Retype each line below without a single alteration.

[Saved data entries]
########

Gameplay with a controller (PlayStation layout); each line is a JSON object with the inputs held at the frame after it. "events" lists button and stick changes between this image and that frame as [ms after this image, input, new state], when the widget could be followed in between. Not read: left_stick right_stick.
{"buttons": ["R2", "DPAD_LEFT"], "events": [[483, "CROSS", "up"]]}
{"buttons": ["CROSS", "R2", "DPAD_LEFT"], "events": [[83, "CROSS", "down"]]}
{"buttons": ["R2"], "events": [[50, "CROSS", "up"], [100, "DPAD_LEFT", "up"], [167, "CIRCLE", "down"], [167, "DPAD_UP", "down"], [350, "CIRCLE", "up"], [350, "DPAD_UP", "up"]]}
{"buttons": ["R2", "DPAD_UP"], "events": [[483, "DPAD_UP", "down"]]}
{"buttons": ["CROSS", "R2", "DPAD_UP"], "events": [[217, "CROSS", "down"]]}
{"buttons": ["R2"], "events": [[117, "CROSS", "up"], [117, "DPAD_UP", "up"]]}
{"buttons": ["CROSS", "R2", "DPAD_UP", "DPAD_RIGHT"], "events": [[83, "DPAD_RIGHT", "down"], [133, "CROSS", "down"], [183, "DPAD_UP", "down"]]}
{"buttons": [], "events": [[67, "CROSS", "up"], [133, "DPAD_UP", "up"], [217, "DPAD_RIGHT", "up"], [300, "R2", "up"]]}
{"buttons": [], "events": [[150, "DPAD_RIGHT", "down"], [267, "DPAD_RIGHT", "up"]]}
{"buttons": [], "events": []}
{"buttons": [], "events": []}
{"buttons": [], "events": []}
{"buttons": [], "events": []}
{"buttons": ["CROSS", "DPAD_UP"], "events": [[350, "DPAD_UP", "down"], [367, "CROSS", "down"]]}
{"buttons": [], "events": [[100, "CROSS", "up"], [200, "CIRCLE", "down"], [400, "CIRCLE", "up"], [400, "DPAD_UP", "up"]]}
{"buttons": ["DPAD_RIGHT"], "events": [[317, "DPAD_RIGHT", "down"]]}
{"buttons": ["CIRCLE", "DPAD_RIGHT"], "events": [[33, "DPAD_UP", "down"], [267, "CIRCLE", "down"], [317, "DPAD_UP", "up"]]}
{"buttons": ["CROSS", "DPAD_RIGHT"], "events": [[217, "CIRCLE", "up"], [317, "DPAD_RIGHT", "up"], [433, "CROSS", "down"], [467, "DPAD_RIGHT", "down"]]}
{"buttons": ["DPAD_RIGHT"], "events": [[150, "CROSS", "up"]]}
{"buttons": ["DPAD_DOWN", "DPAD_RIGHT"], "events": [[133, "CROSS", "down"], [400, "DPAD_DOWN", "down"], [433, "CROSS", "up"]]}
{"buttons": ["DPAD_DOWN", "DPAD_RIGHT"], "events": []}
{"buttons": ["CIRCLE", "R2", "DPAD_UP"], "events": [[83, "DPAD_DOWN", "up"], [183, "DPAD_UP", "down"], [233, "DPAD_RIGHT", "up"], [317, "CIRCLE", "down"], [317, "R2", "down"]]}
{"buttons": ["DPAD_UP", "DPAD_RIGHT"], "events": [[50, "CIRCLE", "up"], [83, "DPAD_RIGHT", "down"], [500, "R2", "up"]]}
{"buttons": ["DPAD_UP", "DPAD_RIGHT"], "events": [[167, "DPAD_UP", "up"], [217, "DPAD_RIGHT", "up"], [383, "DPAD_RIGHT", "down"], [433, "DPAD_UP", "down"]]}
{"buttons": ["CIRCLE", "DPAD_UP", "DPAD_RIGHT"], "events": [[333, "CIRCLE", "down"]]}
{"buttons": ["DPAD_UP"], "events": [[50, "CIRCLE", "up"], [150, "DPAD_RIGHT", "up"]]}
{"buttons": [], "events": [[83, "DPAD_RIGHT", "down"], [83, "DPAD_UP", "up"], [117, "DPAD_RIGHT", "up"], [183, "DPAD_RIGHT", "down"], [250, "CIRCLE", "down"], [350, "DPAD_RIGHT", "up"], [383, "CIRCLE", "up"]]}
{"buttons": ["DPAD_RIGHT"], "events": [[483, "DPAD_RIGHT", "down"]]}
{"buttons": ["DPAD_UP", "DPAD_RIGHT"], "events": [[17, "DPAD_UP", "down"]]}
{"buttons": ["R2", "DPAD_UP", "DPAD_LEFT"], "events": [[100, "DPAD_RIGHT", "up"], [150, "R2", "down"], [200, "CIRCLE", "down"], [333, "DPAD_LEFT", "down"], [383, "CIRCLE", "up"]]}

########

**Answer box**
Gameplay with a controller (PlayStation layout); each line is a JSON object with the inputs held at the frame after it. "events" lists button and stick changes between this image and that frame as [ms after this image, input, new state], when the widget could be followed in between. Not read: left_stick right_stick.
{"buttons": ["R2", "DPAD_LEFT"], "events": [[483, "CROSS", "up"]]}
{"buttons": ["CROSS", "R2", "DPAD_LEFT"], "events": [[83, "CROSS", "down"]]}
{"buttons": ["R2"], "events": [[50, "CROSS", "up"], [100, "DPAD_LEFT", "up"], [167, "CIRCLE", "down"], [167, "DPAD_UP", "down"], [350, "CIRCLE", "up"], [350, "DPAD_UP", "up"]]}
{"buttons": ["R2", "DPAD_UP"], "events": [[483, "DPAD_UP", "down"]]}
{"buttons": ["CROSS", "R2", "DPAD_UP"], "events": [[217, "CROSS", "down"]]}
{"buttons": ["R2"], "events": [[117, "CROSS", "up"], [117, "DPAD_UP", "up"]]}
{"buttons": ["CROSS", "R2", "DPAD_UP", "DPAD_RIGHT"], "events": [[83, "DPAD_RIGHT", "down"], [133, "CROSS", "down"], [183, "DPAD_UP", "down"]]}
{"buttons": [], "events": [[67, "CROSS", "up"], [133, "DPAD_UP", "up"], [217, "DPAD_RIGHT", "up"], [300, "R2", "up"]]}
{"buttons": [], "events": [[150, "DPAD_RIGHT", "down"], [267, "DPAD_RIGHT", "up"]]}
{"buttons": [], "events": []}
{"buttons": [], "events": []}
{"buttons": [], "events": []}
{"buttons": [], "events": []}
{"buttons": ["CROSS", "DPAD_UP"], "events": [[350, "DPAD_UP", "down"], [367, "CROSS", "down"]]}
{"buttons": [], "events": [[100, "CROSS", "up"], [200, "CIRCLE", "down"], [400, "CIRCLE", "up"], [400, "DPAD_UP", "up"]]}
{"buttons": ["DPAD_RIGHT"], "events": [[317, "DPAD_RIGHT", "down"]]}
{"buttons": ["CIRCLE", "DPAD_RIGHT"], "events": [[33, "DPAD_UP", "down"], [267, "CIRCLE", "down"], [317, "DPAD_UP", "up"]]}
{"buttons": ["CROSS", "DPAD_RIGHT"], "events": [[217, "CIRCLE", "up"], [317, "DPAD_RIGHT", "up"], [433, "CROSS", "down"], [467, "DPAD_RIGHT", "down"]]}
{"buttons": ["DPAD_RIGHT"], "events": [[150, "CROSS", "up"]]}
{"buttons": ["DPAD_DOWN", "DPAD_RIGHT"], "events": [[133, "CROSS", "down"], [400, "DPAD_DOWN", "down"], [433, "CROSS", "up"]]}
{"buttons": ["DPAD_DOWN", "DPAD_RIGHT"], "events": []}
{"buttons": ["CIRCLE", "R2", "DPAD_UP"], "events": [[83, "DPAD_DOWN", "up"], [183, "DPAD_UP", "down"], [233, "DPAD_RIGHT", "up"], [317, "CIRCLE", "down"], [317, "R2", "down"]]}
{"buttons": ["DPAD_UP", "DPAD_RIGHT"], "events": [[50, "CIRCLE", "up"], [83, "DPAD_RIGHT", "down"], [500, "R2", "up"]]}
{"buttons": ["DPAD_UP", "DPAD_RIGHT"], "events": [[167, "DPAD_UP", "up"], [217, "DPAD_RIGHT", "up"], [383, "DPAD_RIGHT", "down"], [433, "DPAD_UP", "down"]]}
{"buttons": ["CIRCLE", "DPAD_UP", "DPAD_RIGHT"], "events": [[333, "CIRCLE", "down"]]}
{"buttons": ["DPAD_UP"], "events": [[50, "CIRCLE", "up"], [150, "DPAD_RIGHT", "up"]]}
{"buttons": [], "events": [[83, "DPAD_RIGHT", "down"], [83, "DPAD_UP", "up"], [117, "DPAD_RIGHT", "up"], [183, "DPAD_RIGHT", "down"], [250, "CIRCLE", "down"], [350, "DPAD_RIGHT", "up"], [383, "CIRCLE", "up"]]}
{"buttons": ["DPAD_RIGHT"], "events": [[483, "DPAD_RIGHT", "down"]]}
{"buttons": ["DPAD_UP", "DPAD_RIGHT"], "events": [[17, "DPAD_UP", "down"]]}
{"buttons": ["R2", "DPAD_UP", "DPAD_LEFT"], "events": [[100, "DPAD_RIGHT", "up"], [150, "R2", "down"], [200, "CIRCLE", "down"], [333, "DPAD_LEFT", "down"], [383, "CIRCLE", "up"]]}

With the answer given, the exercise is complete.